§ **Problem to work on**: Each line below that includes "kamera" counts once; report the total and nothing more.

-- Data for processing follows --

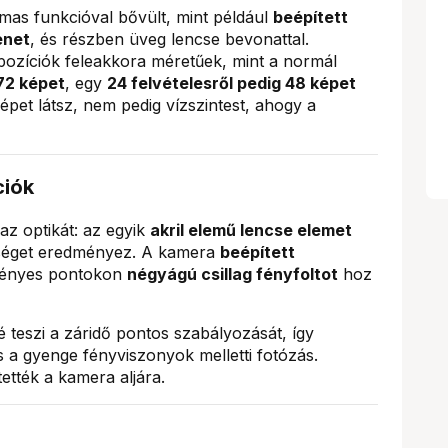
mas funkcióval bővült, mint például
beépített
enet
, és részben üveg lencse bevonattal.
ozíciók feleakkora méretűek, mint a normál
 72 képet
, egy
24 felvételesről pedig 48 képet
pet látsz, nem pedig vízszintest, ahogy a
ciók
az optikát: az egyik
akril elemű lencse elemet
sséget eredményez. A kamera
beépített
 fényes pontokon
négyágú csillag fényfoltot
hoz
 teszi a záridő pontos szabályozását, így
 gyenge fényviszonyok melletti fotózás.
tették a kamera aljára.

-- Data for processing concluded --
-- Data for processing follows --

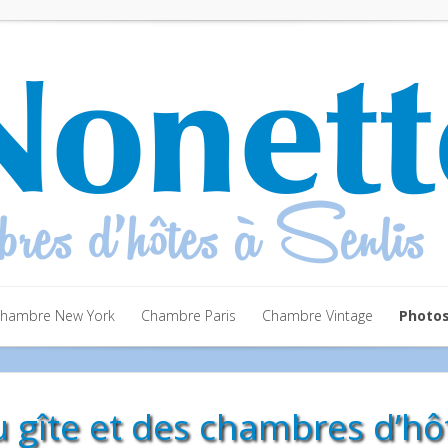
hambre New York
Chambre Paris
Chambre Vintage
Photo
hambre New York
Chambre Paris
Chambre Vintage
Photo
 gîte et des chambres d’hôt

-- Data for processing concluded --

§ **Exercise response**: 2